For years now, film and digital camera makers have been inflicting red-eye reduction settings on their customers. Its a series of bright, strobing flashes that’s not only annoying to the people you’re photographing, but doesn’t even work very well.
What causes red eye? In a dimly lit environment, the subject’s pupil dilates, revealing more of the retina. The back of the retina has blood vessels over it, hence the red colour that is caused when the flash bounces of the back of the eye.
On systems where the flash is close to the camera lens (as it almost always is), the light from the flash shines through the dilated pupil, bounces off the retina, and reflects as a red circle directly back into the lens. (the same thing happens to animals, too, except that the colour is sometimes green or orange instead of red.)
The fix is to move the flash head away from the camera lens or use bounce flash. That way, the reflection from the retina doesn’t bounce directly back at the camera. But on a camera that fits in your pocket, its not practical to achieve much separation of flash and lens.
Since camera manufacturers couldn’t move the flash away, they went to Plan B: firing the flash just before the shutter snaps, in theory contracting the subjects’ pupils, thereby revealing less retina.
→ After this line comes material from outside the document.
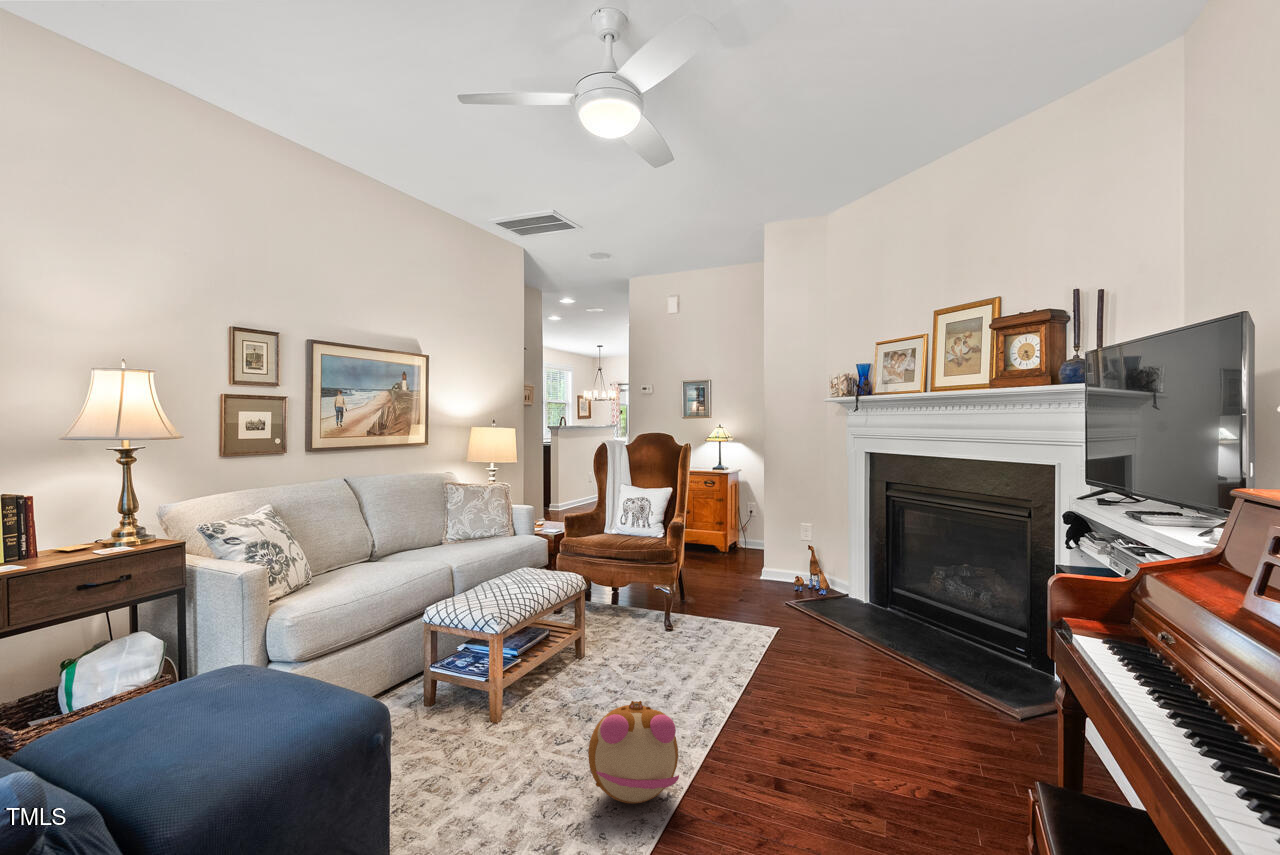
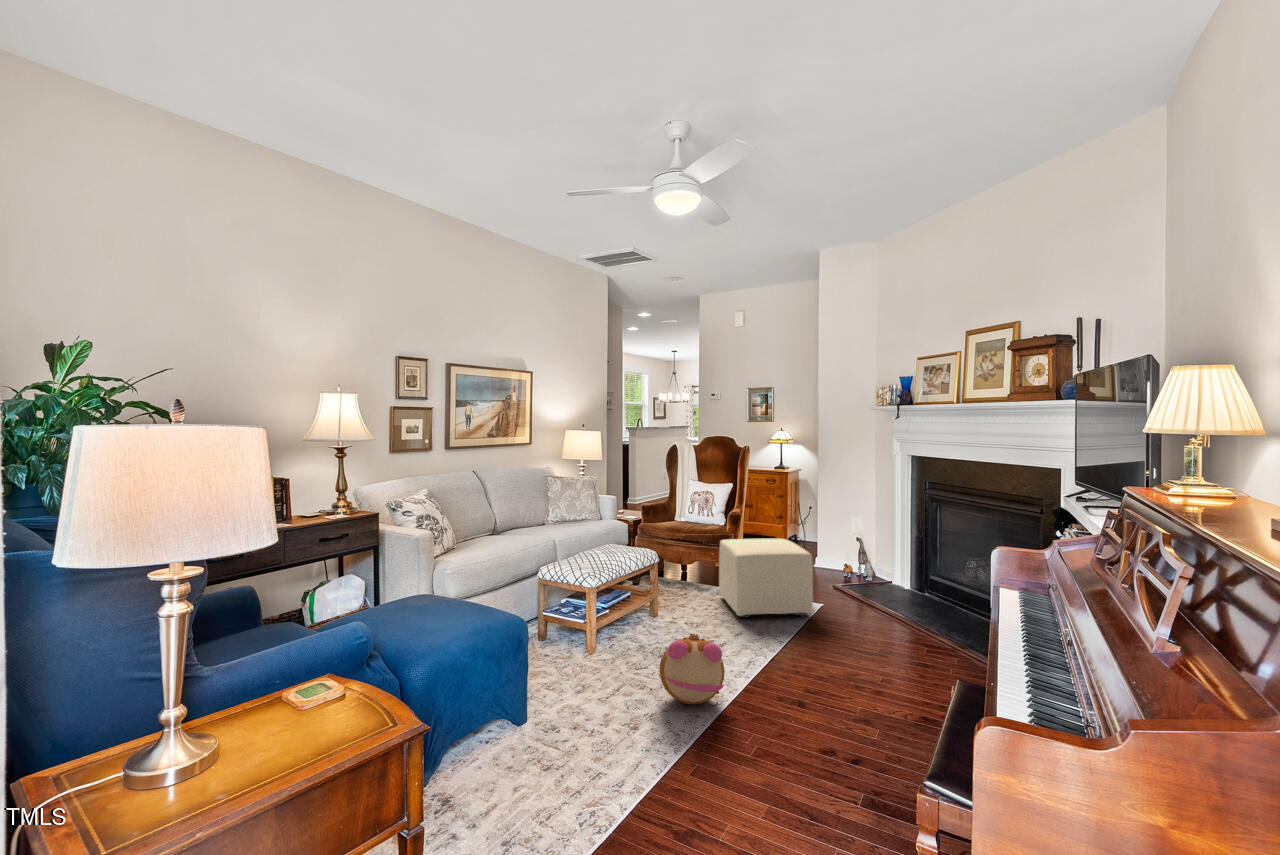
ottoman: none [658,552,770,652] -> present [719,539,813,618]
Unfortunately, it doesn’t work very well, and you may wind up with red eye anyway. The other problem is that some people see the pre-flash as the picture being taken and then move while the shutter is open. Not a good result.
Basically you have three ways out of red eye. You can turn up the lights to help contract the subjects pupils. You could also use a camera that accepts an external, detachable flash. And if none of that works, remember that you can edit out red eye on your computer, using for example, the red eye reduction tools offered in many photo editing programs.